:: TASK STATEMENT ::
In full and without alteration, print the entries that follow.

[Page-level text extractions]
======
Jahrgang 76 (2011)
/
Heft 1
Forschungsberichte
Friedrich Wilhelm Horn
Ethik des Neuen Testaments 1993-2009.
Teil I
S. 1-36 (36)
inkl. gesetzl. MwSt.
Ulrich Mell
======
:: REPLY ::
Jahrgang 76 (2011)
/
Heft 1
Forschungsberichte
Friedrich Wilhelm Horn
Ethik des Neuen Testaments 1993-2009.
Teil I
S. 1-36 (36)
inkl. gesetzl. MwSt.
Ulrich Mell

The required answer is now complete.